Technopreneurship, Tidak Selalu Membangun Pabrik (Artikel Bambang Suharno)


Bersama delegasi Indonesia, beberapa tahun lalu saya berkesempatan untuk untuk berkunjung ke Kota Atlanta, Georgia, Amerika Serikat, untuk mengikuti seminar dan melihat sebuah pameran bisnis perunggasan terbesar di dunia, International Poultry Expo (IPE). Lokasi pameran sangat strategis, yakni di Georgia Convention Center. Tidak jauh dari sana, ada kantor pusat studio televisi CNN dan kantor pusat perusahaan  minuman ringan terbesar di dunia, Coca Cola.

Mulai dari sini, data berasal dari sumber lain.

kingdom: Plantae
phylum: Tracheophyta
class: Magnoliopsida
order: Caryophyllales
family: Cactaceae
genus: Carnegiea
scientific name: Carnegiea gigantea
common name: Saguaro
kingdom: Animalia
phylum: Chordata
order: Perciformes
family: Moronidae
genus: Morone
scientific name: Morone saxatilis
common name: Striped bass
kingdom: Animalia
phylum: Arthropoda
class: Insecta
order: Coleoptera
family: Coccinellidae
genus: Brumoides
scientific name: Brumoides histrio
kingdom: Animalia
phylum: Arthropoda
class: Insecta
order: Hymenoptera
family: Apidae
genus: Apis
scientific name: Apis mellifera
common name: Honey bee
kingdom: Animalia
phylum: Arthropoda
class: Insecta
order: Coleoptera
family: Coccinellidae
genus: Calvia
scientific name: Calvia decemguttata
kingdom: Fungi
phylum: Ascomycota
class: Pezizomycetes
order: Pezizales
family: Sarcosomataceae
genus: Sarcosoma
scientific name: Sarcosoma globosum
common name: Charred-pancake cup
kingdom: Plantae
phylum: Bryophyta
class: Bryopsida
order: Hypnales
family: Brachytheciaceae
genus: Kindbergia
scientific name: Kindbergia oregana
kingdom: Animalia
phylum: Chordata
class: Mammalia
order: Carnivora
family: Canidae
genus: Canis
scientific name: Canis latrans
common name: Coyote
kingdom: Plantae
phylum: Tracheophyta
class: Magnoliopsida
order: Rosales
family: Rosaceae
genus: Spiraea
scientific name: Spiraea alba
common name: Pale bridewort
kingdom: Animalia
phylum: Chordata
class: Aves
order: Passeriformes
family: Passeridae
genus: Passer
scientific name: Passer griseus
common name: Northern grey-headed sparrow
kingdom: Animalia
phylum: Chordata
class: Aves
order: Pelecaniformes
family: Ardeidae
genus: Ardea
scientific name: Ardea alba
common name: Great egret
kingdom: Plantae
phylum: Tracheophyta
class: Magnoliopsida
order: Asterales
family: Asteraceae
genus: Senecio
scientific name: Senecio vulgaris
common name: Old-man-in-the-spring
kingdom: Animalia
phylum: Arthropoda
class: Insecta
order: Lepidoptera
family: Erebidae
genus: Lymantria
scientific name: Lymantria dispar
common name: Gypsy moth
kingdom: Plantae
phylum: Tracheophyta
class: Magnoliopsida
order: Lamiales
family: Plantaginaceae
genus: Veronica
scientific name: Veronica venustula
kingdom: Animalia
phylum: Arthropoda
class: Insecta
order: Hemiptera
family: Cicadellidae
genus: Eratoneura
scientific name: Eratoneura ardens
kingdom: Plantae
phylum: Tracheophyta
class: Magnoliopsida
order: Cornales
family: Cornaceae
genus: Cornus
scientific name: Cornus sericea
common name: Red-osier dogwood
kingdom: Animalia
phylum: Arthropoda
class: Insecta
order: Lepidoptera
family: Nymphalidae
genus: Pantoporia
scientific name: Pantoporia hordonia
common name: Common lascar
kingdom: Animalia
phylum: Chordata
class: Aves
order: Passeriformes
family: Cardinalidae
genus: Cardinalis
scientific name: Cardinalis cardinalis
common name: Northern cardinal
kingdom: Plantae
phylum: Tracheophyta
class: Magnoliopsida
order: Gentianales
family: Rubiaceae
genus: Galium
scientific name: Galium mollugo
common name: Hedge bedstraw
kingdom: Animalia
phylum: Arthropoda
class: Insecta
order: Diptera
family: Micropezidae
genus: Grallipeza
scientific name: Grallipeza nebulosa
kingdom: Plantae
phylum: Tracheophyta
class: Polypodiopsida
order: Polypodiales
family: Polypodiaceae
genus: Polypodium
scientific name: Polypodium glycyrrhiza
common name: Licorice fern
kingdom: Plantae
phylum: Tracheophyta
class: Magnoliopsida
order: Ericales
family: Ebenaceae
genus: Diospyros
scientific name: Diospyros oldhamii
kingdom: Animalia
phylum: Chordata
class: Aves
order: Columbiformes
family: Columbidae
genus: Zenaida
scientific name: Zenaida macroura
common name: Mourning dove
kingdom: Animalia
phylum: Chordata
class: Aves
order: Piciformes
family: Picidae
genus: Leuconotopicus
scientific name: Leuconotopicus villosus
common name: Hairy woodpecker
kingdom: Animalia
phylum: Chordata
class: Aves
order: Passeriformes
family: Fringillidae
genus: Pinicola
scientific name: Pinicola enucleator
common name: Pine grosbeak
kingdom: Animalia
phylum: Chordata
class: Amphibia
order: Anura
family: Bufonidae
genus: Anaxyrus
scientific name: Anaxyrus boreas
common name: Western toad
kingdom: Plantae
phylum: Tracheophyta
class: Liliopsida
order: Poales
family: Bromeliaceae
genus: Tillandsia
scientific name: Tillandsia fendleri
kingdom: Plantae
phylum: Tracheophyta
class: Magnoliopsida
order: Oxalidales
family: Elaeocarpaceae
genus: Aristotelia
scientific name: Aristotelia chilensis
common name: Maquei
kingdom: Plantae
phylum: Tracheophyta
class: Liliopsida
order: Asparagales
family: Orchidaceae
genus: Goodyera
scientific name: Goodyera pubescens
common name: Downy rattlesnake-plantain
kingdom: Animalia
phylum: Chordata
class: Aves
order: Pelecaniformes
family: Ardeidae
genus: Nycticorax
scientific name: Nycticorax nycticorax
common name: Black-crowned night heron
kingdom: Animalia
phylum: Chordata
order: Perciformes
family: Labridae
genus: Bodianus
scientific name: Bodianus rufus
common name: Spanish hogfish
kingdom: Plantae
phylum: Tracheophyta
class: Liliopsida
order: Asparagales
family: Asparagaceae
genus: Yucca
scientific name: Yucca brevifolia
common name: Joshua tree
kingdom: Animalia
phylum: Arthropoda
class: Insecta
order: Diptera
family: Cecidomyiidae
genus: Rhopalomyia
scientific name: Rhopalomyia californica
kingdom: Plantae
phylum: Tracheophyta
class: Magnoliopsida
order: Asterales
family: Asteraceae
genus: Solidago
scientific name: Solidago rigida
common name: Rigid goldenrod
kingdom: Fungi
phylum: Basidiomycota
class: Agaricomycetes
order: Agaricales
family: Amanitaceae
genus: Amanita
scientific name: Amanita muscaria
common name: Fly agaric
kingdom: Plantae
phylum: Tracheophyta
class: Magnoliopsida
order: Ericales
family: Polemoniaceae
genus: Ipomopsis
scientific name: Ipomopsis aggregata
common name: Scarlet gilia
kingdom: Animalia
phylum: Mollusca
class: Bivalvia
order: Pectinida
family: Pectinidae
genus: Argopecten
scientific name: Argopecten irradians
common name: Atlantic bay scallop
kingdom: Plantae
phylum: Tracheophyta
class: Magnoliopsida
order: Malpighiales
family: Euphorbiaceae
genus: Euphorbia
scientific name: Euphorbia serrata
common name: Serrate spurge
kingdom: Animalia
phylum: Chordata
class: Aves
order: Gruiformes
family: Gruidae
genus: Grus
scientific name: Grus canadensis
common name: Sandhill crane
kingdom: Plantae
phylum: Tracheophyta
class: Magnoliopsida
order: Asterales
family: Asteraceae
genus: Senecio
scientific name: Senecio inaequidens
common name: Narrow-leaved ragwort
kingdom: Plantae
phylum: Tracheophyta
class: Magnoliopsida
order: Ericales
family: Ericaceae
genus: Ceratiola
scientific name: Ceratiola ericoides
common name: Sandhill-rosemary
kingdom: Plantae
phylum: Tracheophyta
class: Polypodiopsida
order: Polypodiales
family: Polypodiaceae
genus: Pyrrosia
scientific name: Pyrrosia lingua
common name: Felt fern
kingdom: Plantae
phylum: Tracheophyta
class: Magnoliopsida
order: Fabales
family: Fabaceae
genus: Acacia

Di pameran perunggasan, saya melihat bagaimana canggihnya teknologi diterapkan dalam pengembangan bisnis ayam, mulai dari kandang otomatis, sistem pemeliharaan yang terintegrasi dari pembuatan pakan ayam, pemberian pakan dan minum otomatis, teknologi menangkap ayam, memotong ayam hingga pengolahan daging dan telur ayam. Saya juga menyempatkan diri berkunjung ke pemotongan ayam modern yang berlabel halal dengan standar Majelis Ulama setempat. Saya tidak terlalu kaget dengan teknologi tersebut karena saya tahu, sebagian dari teknologi tersebut ada yang sudah diterapkan di perusahaan-perusahaan pembibitan unggas (breeding farm) dan pabrik pakan modern di Indonesia seperti Japfa Comfeed, Charoen Pokpand Indonesia, Sierad Produce dan sebagainya.

 

Namun di luar semua itu tak kalah menariknya adalah kantor pusat Coca-cola yang berada di seberang lokasi pameran. Perusahaan Coca Cola didirikan tahun 1944 oleh Asa Griggs Candler yang semula pemilik sebuah toko kimia. Pada awalnya ia menjual minuman coca cola dalam sebuah kedai minuman semacam warkop di negeri kita. Para penggemar coca cola dimanapun, bila ingin menikmati minuman coca cola harus datang ke kedai, cukup dengan mengeluarkan kocek 5 sen dolar. Ramuannya adalah coke dicampur soda, yang membuat tubuh terasa segar.